### RECORDS PROVIDED
------------

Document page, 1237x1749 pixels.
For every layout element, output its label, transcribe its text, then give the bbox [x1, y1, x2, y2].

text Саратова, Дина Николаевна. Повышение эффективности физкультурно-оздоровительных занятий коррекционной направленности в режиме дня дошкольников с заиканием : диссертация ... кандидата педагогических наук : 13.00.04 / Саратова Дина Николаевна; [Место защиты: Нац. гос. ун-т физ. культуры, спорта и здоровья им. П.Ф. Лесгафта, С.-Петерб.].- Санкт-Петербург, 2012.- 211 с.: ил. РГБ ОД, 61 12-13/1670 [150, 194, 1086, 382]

------------

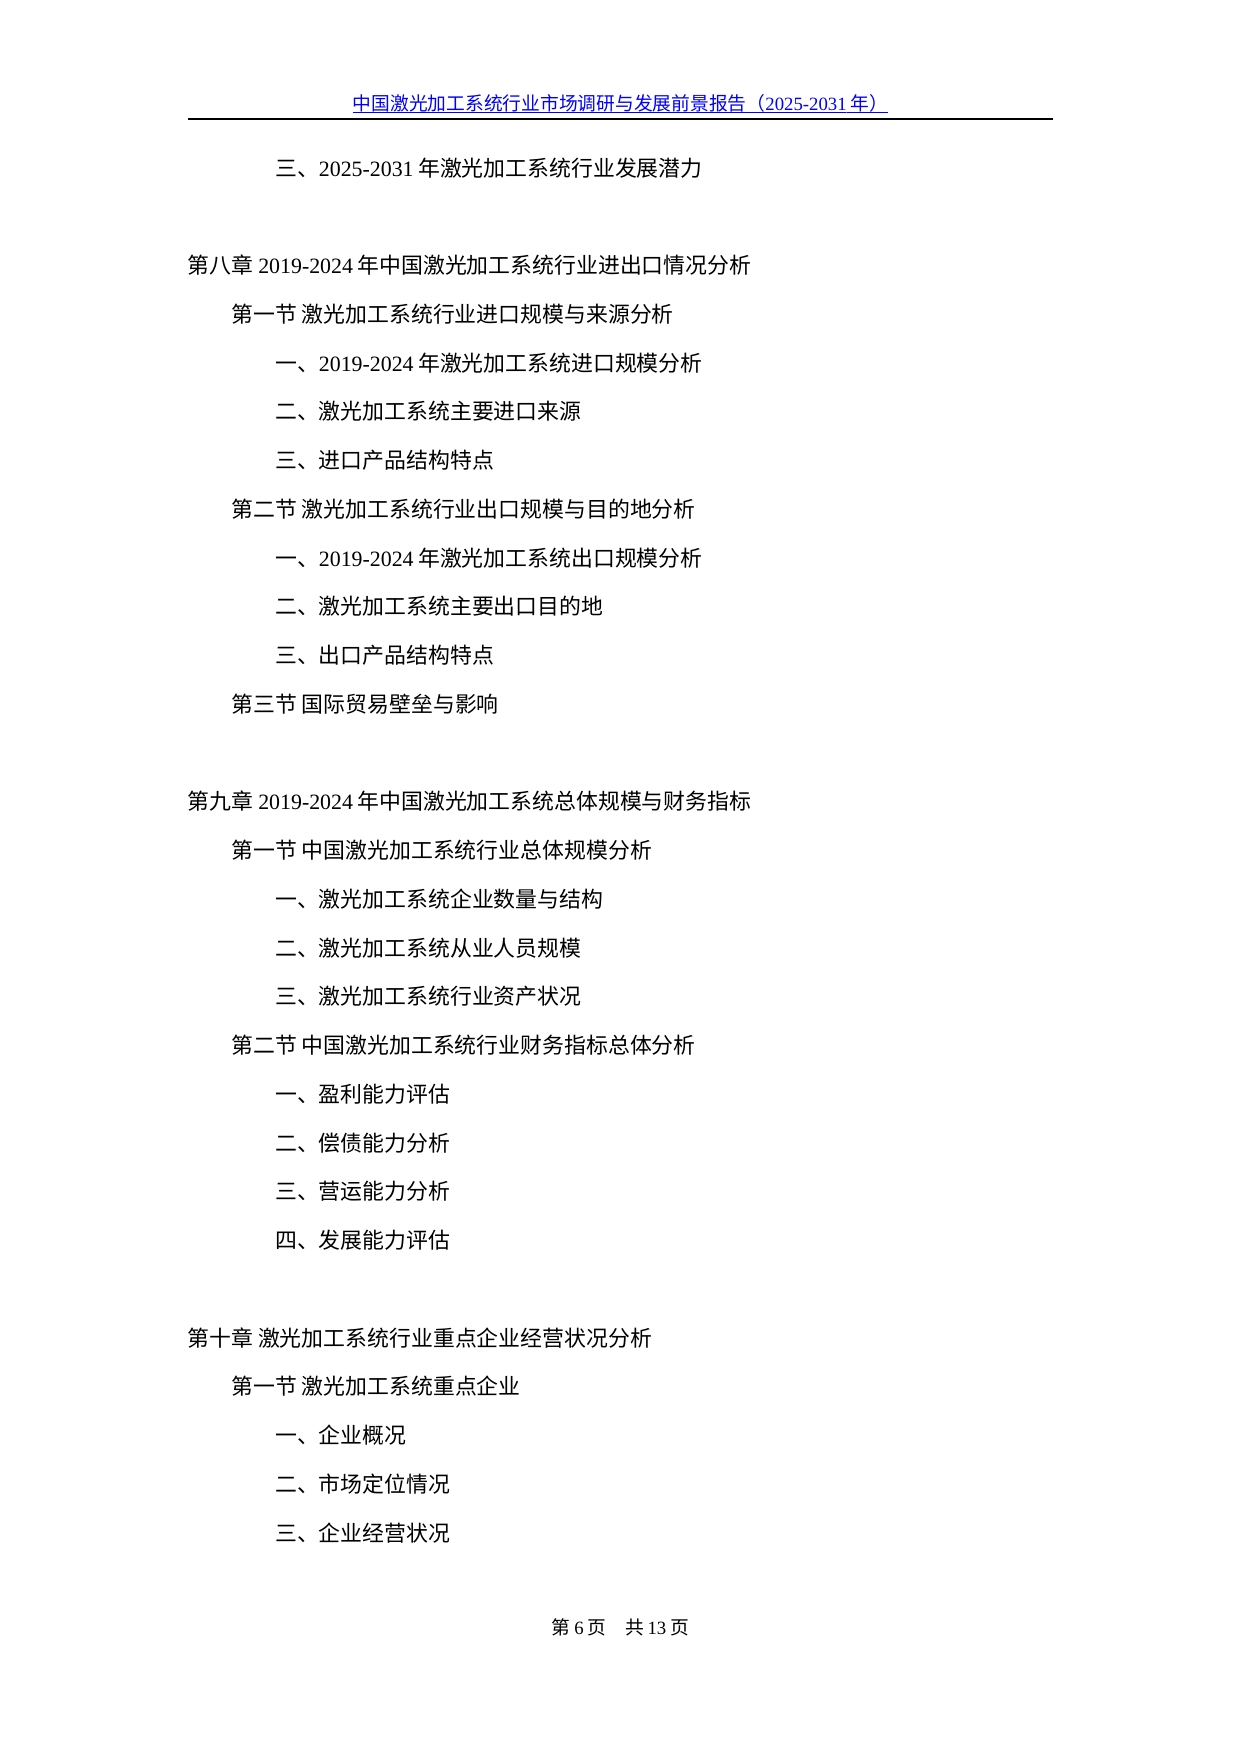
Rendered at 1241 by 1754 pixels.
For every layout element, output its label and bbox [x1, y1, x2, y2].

------------

### PROBLEM DESCRIPTION
Using the entries above, give again exactly the lines from the line holding "Rendered at 1241 by 1754 pixels." through the line holding "For every layout element, output its label and". Include both end lines and nothing else.

### EXERCISE ANSWER
Rendered at 1241 by 1754 pixels.
For every layout element, output its label and bbox [x1, y1, x2, y2].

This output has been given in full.